A Snakemake workflow to automate and facilitate identification of synteny and orthology using GENESPACE.
The aim of this workflow is to make the use of GENESPACE easier. It does so by automating the most annoying parts of a GENESPACE analysis, namely:
- Input data formating
- Software instalation
Input data formating is the "trickiest part of running GENESPACE" (see GENESPACE section 3). With the snake-GENESPACE workflow you can have your data as GFF structural annotations and fasta genome assemblies. The workflow automatically:
- Converts the GFF file into bed format.
- Extracts and translates coding sequences into peptide fasta files.

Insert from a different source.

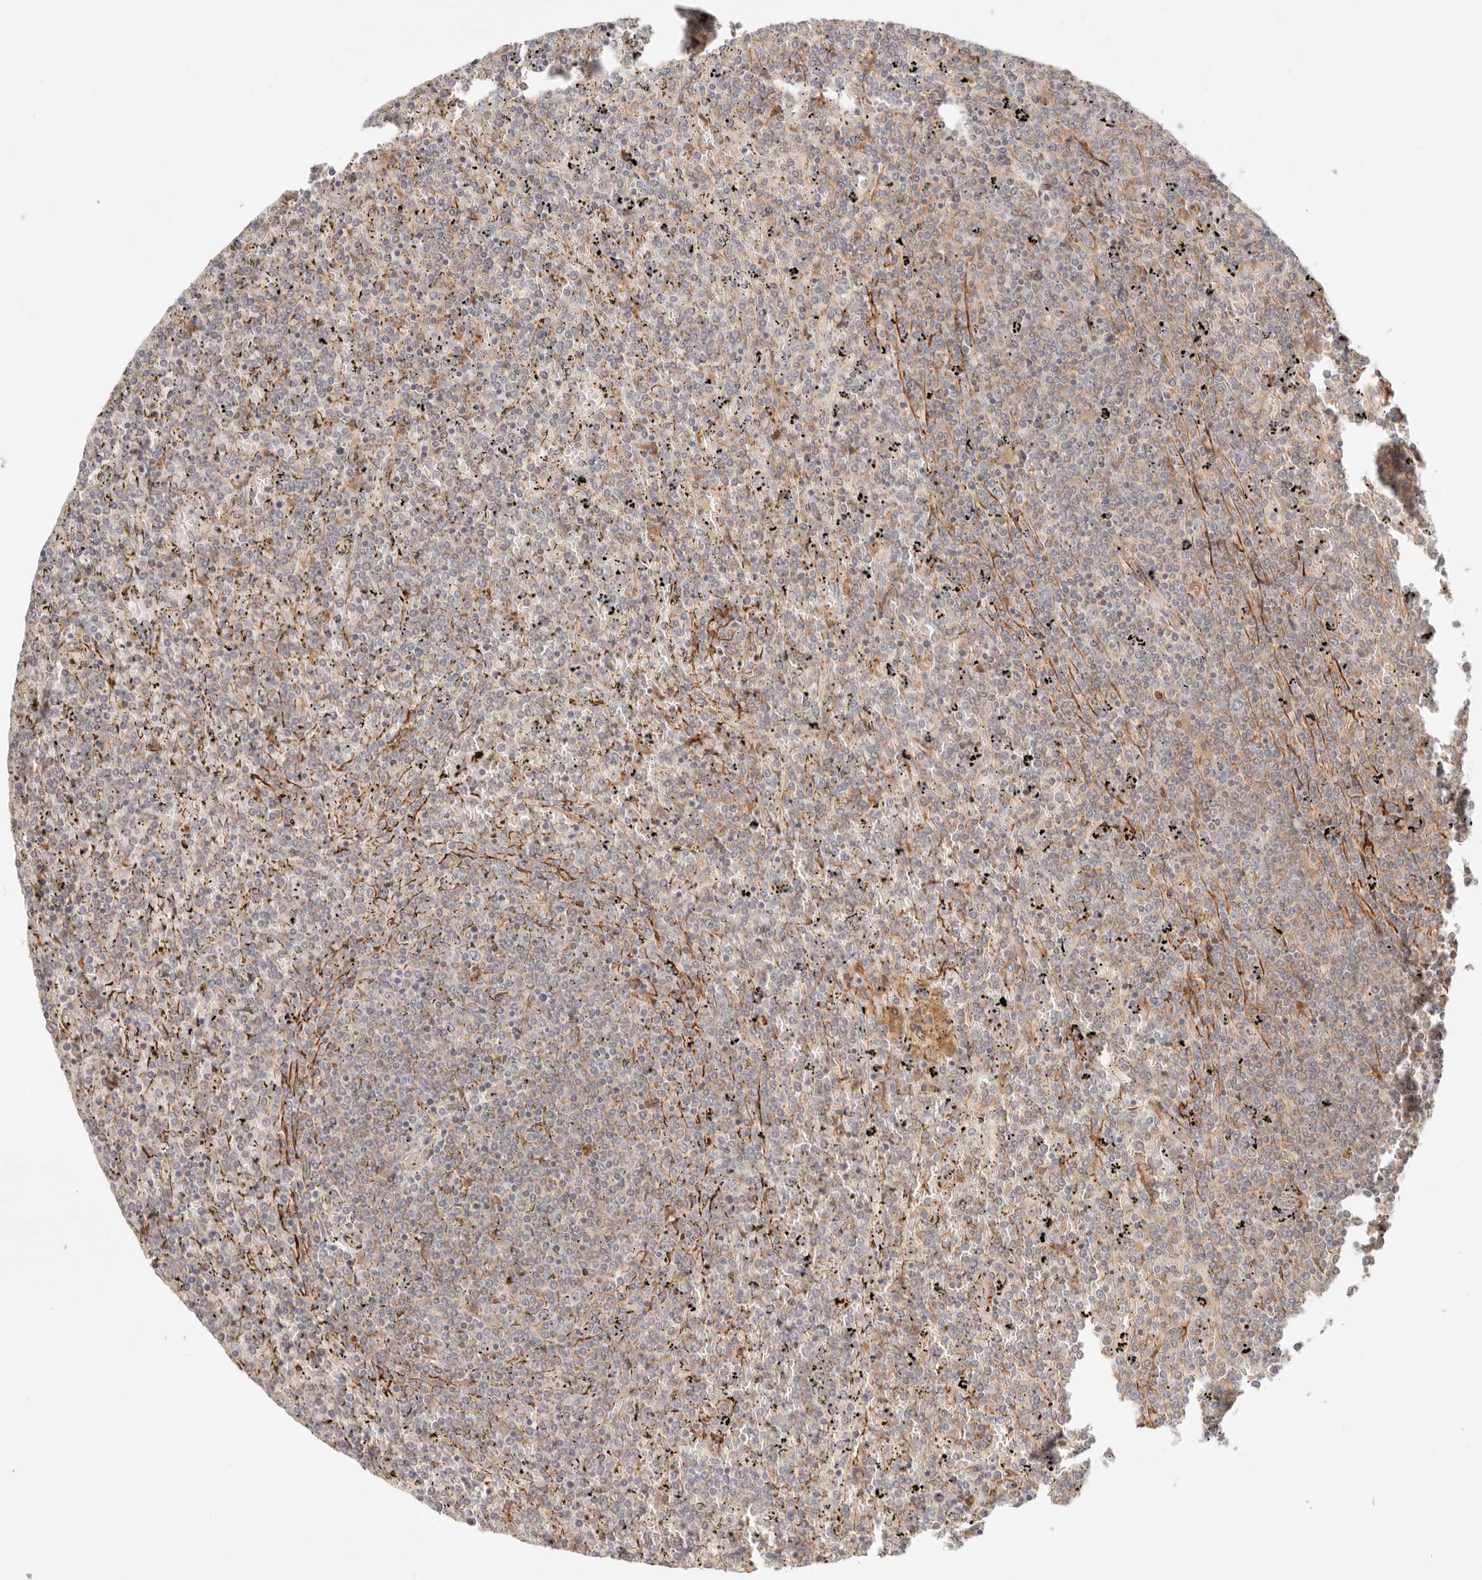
{"staining": {"intensity": "weak", "quantity": "25%-75%", "location": "cytoplasmic/membranous"}, "tissue": "lymphoma", "cell_type": "Tumor cells", "image_type": "cancer", "snomed": [{"axis": "morphology", "description": "Malignant lymphoma, non-Hodgkin's type, Low grade"}, {"axis": "topography", "description": "Spleen"}], "caption": "Immunohistochemical staining of human malignant lymphoma, non-Hodgkin's type (low-grade) exhibits low levels of weak cytoplasmic/membranous staining in approximately 25%-75% of tumor cells. The staining was performed using DAB, with brown indicating positive protein expression. Nuclei are stained blue with hematoxylin.", "gene": "IL1R2", "patient": {"sex": "female", "age": 19}}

- Renames each bed and fasta entry to have the exact same (gene) name.
This is done with the brilliant AGAT suite of tools and some custom awk script. You can also have part or all of your data already in the right format for GENESPACE. In this case you can include it in the snake-GENESPACE input directory (details below). Even if all your data is in the right format you might still want to use snake-GENESPACE to install all the required softwares.
GENESPACE depends on the stand alone tools MCScanX and Orthofinder as well as a number of R-packages. It can be frustrating to manage installation of all the dependecies. Snakemake makes such dependencies easy to deal with by installing them automatically in a conda environment. All this means is that you just need to install Snakemake via Conda and to git clone this repository to have all the GENESPACE requirement met.
- install Snakemake via Conda.
- git clone snake-GENESPACE:
git clone https://github.com/kenji-yt/snake-GENESPACE.git
The input to snake-GENESPACE is a directory. Inside it you should have one directory for each species (or genome). The name of the directory should be the species or genome name and will appear as such in the GENESPACE output figures. In these directories you should have only two files: a gff annotation and a fasta assembly. Name these files as you wish as long as they have one of the following extensions: "gff","gff3","fa","fasta","fq","fna","fastq".
If you have some data already in the right format for GENESPACE just put your "bed" and "peptide" directories within the snake-GENESPACE input directory. In brief, GENESPACE requires an annotation in bed format and a fasta file with peptide sequences. The gene or feature names in the bed file should match the sequence names in the fasta exactly. All bed files should be put in a directory called "bed" and all fasta files in a directory called "peptide". The name of each file should be the desired species (or genome) name and should be the same for corresponding bed and fasta. Getting data in this format is what snake-GENESPACE does using AGAT and custom bash and awk script (see "snake-GENESPACE/workflow/scripts/parse_genespace_input.sh").
Your input directory should have the following structure:
input_directory/
├── Species_1/
│ ├── annotation.gff
│ └── assembly.fa
├── Species_2/
│ ├── annotation.gff
│ └── assembly.fa
├── peptide/
│ ├── Species_3.fa
│ └── Species_4.fa
└── bed/
├── Species_3.bed
└── Species_4.bed
At present, snake-GENESPACE does not provide any option to specify your own run parameters. This is because GENESPACE is said to cover a wide range of evolutionary scenarios under its default mode. If this is something that is really desired feel free to open an issue to request it.
That's it, you are ready to run a GENEPSACE analysis. From within the "snake-GENESPACE/" directory run:
snakemake --use-conda --cores N --config INPUT='your/input/directory'
Make sure to have snakemake make installed, to replace 'your/input/directory' with the path to you input directory and 'N' with the number of cores you wish to allocate to the job. If you installed snakemake in a conda environment make sure to activate it (eg. "conda activate snakemake_env").
The outputs will now be generated in a results directory within the snake-GENESPACE directory.
Extra: If you are new to snakemake you might find it weird to run the program from within its source directory. This is how snakemake works and it's nothing to worry about. Finally, do not be alarmed if the messages printed to the terminal are confusing. This is normal since multiple processes print out at the same time (if -c >1). If you want to know what happened check out the log files in the log directory within your specified output directory.